Did anyone realise Star Wars was going to be a hit?



Star Wars reaches London's West End

Did anyone realise they were working on a genre classic?

Les Dilley told the documentary: "I don't think we really understood it. I remember a couple of people on the crew said 'Well, what is it? A load of rubbish.'"

Gary Kurtz said: "I think most of the crew thought it was a silly film. They didn't get to read the whole script and so there were some humorous scenes in it and several of the crew said they thought it was more like a Carry On film than a serious science fiction film."

Peter Beale recalled there was “a certain scepticism” about the enterprise, but also told how he started to cotton onto something.
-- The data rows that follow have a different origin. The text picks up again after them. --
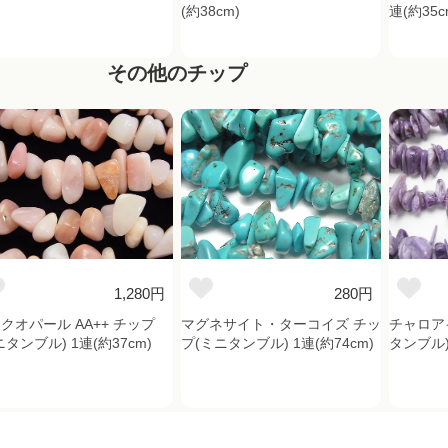
(約38cm)
連(約35c
その他のチップ
1,280円
280円
クオパール AA++ チップ
マグネサイト・ターコイズ チッ
チャロアイ
ニタンブル) 1連(約37cm)
プ(ミニタンブル) 1連(約74cm)
タンブル) 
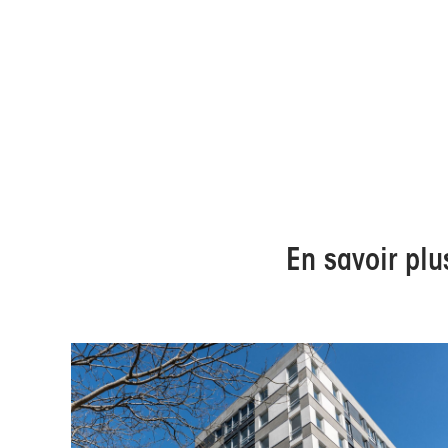
En savoir plu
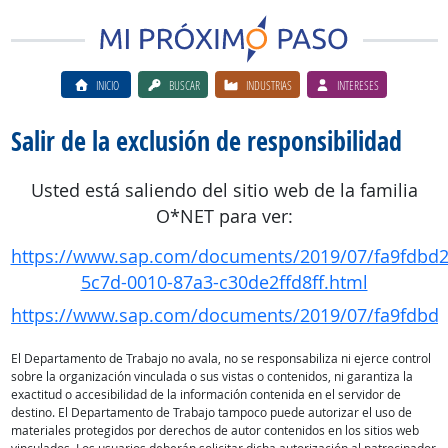
INICIO
BUSCAR
INDUSTRIAS
INTERESES
Salir de la exclusión de responsibilidad
Usted está saliendo del sitio web de la familia
O*NET para ver:
https://www.sap.com/documents/2019/07/fa9fdbd2
5c7d-0010-87a3-c30de2ffd8ff.html
https://www.sap.com/documents/2019/07/fa9fdbd2-
El Departamento de Trabajo no avala, no se responsabiliza ni ejerce control
sobre la organización vinculada o sus vistas o contenidos, ni garantiza la
exactitud o accesibilidad de la información contenida en el servidor de
destino. El Departamento de Trabajo tampoco puede autorizar el uso de
materiales protegidos por derechos de autor contenidos en los sitios web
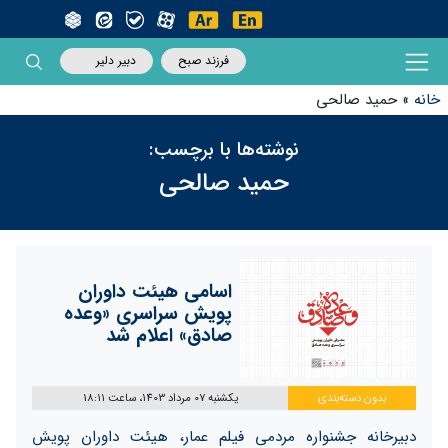
فرزند صبح
دبیر دلیر
خانه
»
حمید صالحی
نوشته‌ها با برچسب:
حمید صالحی
اسامی هیئت داوران
پویش سراسری «وعده
صادق» اعلام شد
بدون دسته‌بندی
یکشنبه 07 مرداد 1403، ساعت 18:11
دبیرخانه جشنواره مردمی فیلم عمار، هیئت داوران پویش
"I got to the set late one day and noticed there were some children on the set… I think they were one of the grips' children. And I watched them and they were looking at R2-D2 absolutely fascinated. They were scared of the wookiee, they kept a bit back, but C-3PO they were looking at and I thought 'This is interesting'. And a couple of days later there were more children and the crew started bringing two or three children at a time and I started to think, well, if the children are relating at this level, maybe we have something," he said.

The programme went on to show us just how much children – and everyone else – loved the movie. The film opened in the West End of London on December 27 1977, to huge queues, and within a month, 600,000 people had seen it. 
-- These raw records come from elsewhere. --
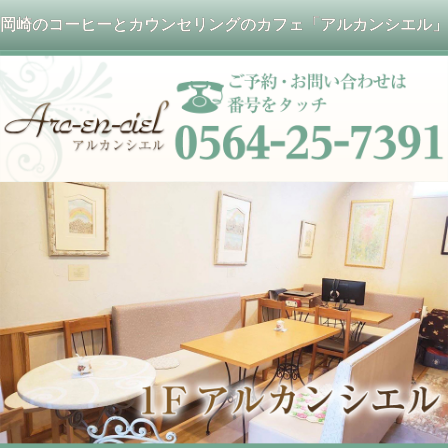
岡崎のコーヒーとカウンセリングのカフェ「アルカンシエル」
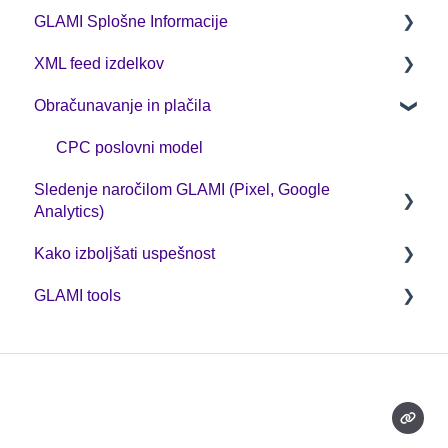
GLAMI Splošne Informacije
XML feed izdelkov
Prijavite se na GLAMI
Obračunavanje in plačila
Informacije za novo registrirane trgovine
XML feed: Obvezni parametri
Dodatne informacije
XML feed: Priporočeni parametri
CPC poslovni model
Sledenje naročilom GLAMI (Pixel, Google
Analytics)
Kako izboljšati uspešnost
Koristna navodila
GLAMI tools
GA4
Optimizacijo
GLAMI Pixel in nova zakonodaja o piškotkih
Kode za popust in GLAMIDAYS
GLAMI Audiences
We were treated to contemporary footage of the excited fans – as well as to a contribution from the obligatory party pooper. The critic and director Gavin Millar was seen complaining: “The fact that the adult population of America is still queuing devotedly for this amusing children's film, with its easy answers to real problems, is not the best news of the year." 




The Galaxy That Britain Built: conclusion


Roger Christian shows David Whiteley an
 original lightsaber in The Galaxy That Britain Built



The Galaxy That Britain Built devoted around three-quarters of its running time to Star Wars. After that, there was some contemporary footage of The Empire Strikes Back in production, before the story was brought nearly up to date with anecdotes about Rogue One

You could tell that the documentary was made by enthusiasts. David Whiteley presented it with a fan’s reverence, and he was clearly awed to be looking at the original costume designs or laying eyes on an original lightsaber. His interviewees generally came across as charming gents, who in some cases couldn’t quite believe that they’d been involved in creating a phenomenon.

The whole thing was a reminder that Star Wars was filmed by two talented teams. One was in California, breaking new ground in miniature and optical effects. The other was north of London, cannibalising everyday objects to create props, sets and radio-controlled robots.

Robert Watts summed it up, patriotically. "I'm so proud that our country was able to deliver that,” he said. “Over in the US, they delivered a new form of special effects, so it was an Anglo-American co-production and both sides contributed equally to this wonderful thing that became the Star Wars saga."

The Galaxy That Britain Built is available, at the time of writing, on the BBC iPlayer, where you can watch it if you’re a British TV licence payer (or a foreign viewer who knows how to fool the iPlayer). 

There’s a 30-minute and a 60-minute version, so go for the hour-long, obviously. That version will remain available for another couple of weeks.

At least one YouTuber has also uploaded it, though it remains to be seen how long it'll remain available.


2 comments:

Dec Cart said...

It was great hearing first-hand anecdotes I'd never heard before. Offering a documentary on such well-trodden ground but with a fresh angle isn't easy.

I recommend it too.

John White said...

I loved the programme. Especially when John Mollo was leafing through his sketchbooks!

I remember that Kenny Baker also said that people in the crew were wondering "What's it all about? I dunno. Seems like a load of rubbish."